*ASSIGNMENT*: Copy each line of the records that holds the string "indicated".

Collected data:
================================

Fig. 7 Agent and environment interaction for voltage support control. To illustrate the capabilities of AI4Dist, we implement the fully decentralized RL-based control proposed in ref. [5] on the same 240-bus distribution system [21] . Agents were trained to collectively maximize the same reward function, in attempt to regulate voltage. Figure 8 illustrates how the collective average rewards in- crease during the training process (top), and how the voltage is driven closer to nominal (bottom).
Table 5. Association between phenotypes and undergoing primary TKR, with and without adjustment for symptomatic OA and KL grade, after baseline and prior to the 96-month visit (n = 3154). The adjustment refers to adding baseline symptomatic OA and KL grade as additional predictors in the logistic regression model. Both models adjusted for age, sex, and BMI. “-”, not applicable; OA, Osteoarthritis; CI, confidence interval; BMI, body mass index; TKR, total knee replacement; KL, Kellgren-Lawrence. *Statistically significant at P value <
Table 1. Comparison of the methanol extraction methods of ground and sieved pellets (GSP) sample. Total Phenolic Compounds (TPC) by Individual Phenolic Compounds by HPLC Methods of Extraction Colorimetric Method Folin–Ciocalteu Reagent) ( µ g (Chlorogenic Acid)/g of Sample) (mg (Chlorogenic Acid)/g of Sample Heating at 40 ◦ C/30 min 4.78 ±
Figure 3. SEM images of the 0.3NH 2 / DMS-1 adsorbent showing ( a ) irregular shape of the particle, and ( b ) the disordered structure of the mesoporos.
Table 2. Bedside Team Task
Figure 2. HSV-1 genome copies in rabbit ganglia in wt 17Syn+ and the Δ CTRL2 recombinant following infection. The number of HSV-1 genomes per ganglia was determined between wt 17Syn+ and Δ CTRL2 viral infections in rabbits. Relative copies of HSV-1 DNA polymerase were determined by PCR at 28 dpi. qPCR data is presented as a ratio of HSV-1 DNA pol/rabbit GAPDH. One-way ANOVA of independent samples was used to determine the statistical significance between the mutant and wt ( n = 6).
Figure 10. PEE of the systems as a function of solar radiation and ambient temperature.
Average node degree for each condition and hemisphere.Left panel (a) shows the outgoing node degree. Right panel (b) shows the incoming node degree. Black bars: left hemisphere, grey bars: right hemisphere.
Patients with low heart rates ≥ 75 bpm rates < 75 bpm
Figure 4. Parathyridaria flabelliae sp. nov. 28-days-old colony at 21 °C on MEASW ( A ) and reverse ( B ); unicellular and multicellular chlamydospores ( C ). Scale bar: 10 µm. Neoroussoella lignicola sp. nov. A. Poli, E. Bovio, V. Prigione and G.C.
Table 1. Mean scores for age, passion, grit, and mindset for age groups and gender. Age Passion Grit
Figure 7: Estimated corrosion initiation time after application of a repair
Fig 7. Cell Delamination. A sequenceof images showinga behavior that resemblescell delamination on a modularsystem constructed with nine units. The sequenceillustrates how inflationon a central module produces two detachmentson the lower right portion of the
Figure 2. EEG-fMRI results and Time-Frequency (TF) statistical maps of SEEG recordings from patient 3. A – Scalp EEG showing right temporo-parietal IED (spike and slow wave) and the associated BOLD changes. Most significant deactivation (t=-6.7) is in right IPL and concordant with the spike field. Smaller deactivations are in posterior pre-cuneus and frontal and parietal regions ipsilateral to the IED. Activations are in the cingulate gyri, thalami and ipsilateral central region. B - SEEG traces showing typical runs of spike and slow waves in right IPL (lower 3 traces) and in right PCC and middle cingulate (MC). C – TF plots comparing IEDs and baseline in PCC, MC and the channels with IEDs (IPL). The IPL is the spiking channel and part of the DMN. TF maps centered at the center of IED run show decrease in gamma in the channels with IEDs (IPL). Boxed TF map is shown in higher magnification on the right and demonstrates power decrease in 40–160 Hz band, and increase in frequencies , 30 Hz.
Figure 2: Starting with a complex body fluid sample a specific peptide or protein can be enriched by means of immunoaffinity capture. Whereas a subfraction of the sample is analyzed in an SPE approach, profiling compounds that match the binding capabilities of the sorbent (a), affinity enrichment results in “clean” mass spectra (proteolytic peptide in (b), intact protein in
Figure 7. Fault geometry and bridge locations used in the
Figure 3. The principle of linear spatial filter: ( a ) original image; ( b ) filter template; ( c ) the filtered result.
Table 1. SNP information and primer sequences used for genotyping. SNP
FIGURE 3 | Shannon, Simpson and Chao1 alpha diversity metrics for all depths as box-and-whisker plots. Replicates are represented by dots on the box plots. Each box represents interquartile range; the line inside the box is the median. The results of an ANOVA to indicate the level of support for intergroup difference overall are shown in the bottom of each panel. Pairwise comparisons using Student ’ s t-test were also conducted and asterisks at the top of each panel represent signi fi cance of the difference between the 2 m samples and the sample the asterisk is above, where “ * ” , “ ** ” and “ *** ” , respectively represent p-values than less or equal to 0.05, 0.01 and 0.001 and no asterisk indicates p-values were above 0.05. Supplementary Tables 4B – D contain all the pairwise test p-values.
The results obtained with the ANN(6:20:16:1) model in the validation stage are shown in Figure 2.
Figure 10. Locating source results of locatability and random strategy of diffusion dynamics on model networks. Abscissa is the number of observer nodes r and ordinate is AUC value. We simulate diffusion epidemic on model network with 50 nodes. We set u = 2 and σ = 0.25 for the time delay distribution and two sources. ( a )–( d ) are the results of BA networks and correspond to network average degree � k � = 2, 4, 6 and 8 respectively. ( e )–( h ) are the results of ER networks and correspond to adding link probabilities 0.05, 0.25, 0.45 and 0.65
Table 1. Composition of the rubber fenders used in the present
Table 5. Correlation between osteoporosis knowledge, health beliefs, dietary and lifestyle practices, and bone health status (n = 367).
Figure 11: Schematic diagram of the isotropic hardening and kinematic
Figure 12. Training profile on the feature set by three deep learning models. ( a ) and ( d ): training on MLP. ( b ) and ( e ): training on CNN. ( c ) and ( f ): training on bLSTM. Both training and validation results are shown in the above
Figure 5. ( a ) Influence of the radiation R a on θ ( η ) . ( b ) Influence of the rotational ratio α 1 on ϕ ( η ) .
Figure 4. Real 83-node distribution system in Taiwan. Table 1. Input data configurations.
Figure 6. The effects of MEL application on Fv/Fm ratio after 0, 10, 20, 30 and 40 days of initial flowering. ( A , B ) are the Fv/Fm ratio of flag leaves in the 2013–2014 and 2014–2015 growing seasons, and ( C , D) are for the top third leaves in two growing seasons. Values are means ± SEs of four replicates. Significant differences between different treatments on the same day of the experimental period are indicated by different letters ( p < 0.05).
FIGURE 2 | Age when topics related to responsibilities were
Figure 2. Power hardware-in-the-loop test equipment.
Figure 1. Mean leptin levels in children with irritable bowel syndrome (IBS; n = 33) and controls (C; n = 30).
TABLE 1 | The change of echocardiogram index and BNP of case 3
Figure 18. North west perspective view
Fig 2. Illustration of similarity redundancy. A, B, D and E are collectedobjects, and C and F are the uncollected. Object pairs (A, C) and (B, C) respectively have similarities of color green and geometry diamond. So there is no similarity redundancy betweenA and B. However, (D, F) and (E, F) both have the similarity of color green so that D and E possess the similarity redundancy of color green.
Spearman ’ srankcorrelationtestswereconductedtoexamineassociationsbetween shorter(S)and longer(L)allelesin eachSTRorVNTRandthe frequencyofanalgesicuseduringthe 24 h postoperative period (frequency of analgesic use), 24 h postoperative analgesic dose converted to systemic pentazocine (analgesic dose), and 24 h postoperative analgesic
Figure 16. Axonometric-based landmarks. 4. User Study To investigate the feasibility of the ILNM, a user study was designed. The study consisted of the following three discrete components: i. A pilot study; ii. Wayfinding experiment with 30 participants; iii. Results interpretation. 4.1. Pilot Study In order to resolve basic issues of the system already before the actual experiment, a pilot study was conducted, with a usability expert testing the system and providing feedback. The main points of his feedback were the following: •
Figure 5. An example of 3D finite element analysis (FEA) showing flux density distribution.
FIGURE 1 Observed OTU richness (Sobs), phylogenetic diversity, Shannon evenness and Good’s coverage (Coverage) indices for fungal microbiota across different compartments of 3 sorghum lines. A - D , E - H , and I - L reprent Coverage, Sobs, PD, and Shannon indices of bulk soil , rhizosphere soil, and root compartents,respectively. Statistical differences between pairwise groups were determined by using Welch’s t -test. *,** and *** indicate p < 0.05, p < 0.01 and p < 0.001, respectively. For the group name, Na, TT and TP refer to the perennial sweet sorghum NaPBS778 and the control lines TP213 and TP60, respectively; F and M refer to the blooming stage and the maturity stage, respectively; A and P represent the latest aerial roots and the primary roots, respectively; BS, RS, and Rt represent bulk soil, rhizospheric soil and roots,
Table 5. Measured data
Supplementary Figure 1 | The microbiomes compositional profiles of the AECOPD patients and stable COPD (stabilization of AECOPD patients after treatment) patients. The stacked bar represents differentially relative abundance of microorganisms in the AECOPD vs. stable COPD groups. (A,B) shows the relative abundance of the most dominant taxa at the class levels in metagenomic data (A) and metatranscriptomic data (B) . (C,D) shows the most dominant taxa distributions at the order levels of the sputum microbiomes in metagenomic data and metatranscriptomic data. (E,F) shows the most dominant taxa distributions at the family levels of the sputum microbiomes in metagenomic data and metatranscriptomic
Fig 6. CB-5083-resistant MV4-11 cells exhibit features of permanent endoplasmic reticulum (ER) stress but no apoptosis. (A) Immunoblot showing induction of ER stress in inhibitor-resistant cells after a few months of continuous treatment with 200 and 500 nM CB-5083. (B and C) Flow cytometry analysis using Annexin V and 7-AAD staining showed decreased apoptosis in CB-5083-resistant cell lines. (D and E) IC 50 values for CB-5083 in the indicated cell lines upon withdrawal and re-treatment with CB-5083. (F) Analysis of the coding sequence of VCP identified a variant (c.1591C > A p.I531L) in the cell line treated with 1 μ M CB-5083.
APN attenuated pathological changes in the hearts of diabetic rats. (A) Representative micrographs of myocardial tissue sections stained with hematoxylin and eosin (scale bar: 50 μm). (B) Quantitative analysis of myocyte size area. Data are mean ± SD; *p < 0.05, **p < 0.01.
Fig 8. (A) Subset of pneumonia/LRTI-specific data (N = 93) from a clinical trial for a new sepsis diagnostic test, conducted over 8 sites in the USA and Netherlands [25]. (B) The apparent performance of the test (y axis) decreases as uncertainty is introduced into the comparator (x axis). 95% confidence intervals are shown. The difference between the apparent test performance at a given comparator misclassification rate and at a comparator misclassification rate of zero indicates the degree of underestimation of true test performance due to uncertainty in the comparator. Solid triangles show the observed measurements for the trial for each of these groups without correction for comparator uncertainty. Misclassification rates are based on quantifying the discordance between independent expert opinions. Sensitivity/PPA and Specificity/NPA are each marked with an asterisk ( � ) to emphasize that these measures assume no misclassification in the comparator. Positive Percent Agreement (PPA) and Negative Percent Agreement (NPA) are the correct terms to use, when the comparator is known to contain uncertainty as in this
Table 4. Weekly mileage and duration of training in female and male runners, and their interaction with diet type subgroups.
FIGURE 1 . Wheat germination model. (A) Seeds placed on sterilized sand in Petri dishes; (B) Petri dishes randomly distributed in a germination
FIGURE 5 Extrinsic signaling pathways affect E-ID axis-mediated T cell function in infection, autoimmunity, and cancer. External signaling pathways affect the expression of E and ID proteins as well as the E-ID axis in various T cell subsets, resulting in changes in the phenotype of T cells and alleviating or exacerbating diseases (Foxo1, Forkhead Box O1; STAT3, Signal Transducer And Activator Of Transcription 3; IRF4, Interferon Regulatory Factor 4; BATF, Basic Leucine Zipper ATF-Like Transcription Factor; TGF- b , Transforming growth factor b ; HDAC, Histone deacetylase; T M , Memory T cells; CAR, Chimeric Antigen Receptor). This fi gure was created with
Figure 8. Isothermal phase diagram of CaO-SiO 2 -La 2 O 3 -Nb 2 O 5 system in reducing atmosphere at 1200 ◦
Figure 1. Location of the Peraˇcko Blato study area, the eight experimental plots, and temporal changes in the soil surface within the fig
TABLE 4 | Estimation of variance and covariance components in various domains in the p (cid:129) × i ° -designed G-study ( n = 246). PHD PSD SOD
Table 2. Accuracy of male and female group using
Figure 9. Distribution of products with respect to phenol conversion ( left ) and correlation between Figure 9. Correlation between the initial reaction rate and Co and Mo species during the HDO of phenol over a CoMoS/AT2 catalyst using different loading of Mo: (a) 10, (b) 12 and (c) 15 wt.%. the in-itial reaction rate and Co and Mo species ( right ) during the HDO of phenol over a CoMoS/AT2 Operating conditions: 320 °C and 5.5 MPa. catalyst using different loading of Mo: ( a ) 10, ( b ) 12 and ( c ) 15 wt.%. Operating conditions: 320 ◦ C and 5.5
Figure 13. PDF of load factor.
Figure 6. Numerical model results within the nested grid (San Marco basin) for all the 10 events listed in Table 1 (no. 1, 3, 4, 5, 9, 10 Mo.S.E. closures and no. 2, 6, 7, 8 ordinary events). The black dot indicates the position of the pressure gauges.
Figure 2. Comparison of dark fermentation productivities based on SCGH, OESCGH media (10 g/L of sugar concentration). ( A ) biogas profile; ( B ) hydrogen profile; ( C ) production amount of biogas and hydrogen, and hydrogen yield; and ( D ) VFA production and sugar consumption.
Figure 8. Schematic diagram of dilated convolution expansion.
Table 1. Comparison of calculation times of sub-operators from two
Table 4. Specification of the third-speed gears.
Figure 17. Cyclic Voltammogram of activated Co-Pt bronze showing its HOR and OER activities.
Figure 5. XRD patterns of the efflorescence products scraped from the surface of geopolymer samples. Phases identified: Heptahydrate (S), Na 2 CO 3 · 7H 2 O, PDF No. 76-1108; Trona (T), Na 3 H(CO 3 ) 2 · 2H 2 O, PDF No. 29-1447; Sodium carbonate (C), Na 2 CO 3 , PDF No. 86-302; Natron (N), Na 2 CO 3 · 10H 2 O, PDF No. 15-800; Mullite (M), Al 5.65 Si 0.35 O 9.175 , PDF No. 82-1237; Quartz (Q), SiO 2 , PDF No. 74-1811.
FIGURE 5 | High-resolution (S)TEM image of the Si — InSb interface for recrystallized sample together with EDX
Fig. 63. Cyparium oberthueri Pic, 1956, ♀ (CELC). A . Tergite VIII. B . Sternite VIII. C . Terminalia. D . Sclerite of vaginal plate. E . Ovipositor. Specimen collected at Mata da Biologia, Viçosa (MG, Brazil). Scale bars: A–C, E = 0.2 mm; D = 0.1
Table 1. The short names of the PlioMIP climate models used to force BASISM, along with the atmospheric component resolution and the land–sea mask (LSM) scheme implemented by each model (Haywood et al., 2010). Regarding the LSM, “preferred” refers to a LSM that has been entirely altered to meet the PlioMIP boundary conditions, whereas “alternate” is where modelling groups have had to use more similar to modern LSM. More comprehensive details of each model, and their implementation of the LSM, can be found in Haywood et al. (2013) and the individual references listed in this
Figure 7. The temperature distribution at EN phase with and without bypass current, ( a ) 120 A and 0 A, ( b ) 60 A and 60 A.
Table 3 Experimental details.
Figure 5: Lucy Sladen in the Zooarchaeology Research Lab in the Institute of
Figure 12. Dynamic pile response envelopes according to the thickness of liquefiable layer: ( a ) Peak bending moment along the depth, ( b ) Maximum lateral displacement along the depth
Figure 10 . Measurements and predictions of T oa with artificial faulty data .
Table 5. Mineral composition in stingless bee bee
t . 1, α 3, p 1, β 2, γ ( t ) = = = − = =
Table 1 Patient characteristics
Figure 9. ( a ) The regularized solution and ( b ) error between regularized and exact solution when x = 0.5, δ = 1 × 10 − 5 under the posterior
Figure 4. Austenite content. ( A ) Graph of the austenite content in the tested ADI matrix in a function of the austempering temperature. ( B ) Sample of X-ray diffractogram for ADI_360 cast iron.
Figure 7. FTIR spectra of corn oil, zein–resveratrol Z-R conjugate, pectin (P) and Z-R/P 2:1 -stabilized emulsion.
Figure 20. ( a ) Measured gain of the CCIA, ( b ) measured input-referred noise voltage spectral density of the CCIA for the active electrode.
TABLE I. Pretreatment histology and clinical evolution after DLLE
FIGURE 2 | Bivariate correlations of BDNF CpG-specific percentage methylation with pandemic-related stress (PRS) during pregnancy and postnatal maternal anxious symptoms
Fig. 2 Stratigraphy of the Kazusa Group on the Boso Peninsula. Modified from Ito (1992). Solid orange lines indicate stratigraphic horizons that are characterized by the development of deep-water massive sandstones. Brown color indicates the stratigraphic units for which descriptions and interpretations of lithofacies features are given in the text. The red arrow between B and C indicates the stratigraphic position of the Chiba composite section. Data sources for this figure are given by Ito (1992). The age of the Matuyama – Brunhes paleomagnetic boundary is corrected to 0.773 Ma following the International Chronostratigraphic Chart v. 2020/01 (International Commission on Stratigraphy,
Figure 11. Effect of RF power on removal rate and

================================

*ANSWER TO THIS EXERCISE*:
Figure 6. The effects of MEL application on Fv/Fm ratio after 0, 10, 20, 30 and 40 days of initial flowering. ( A , B ) are the Fv/Fm ratio of flag leaves in the 2013–2014 and 2014–2015 growing seasons, and ( C , D) are for the top third leaves in two growing seasons. Values are means ± SEs of four replicates. Significant differences between different treatments on the same day of the experimental period are indicated by different letters ( p < 0.05).
Fig 6. CB-5083-resistant MV4-11 cells exhibit features of permanent endoplasmic reticulum (ER) stress but no apoptosis. (A) Immunoblot showing induction of ER stress in inhibitor-resistant cells after a few months of continuous treatment with 200 and 500 nM CB-5083. (B and C) Flow cytometry analysis using Annexin V and 7-AAD staining showed decreased apoptosis in CB-5083-resistant cell lines. (D and E) IC 50 values for CB-5083 in the indicated cell lines upon withdrawal and re-treatment with CB-5083. (F) Analysis of the coding sequence of VCP identified a variant (c.1591C > A p.I531L) in the cell line treated with 1 μ M CB-5083.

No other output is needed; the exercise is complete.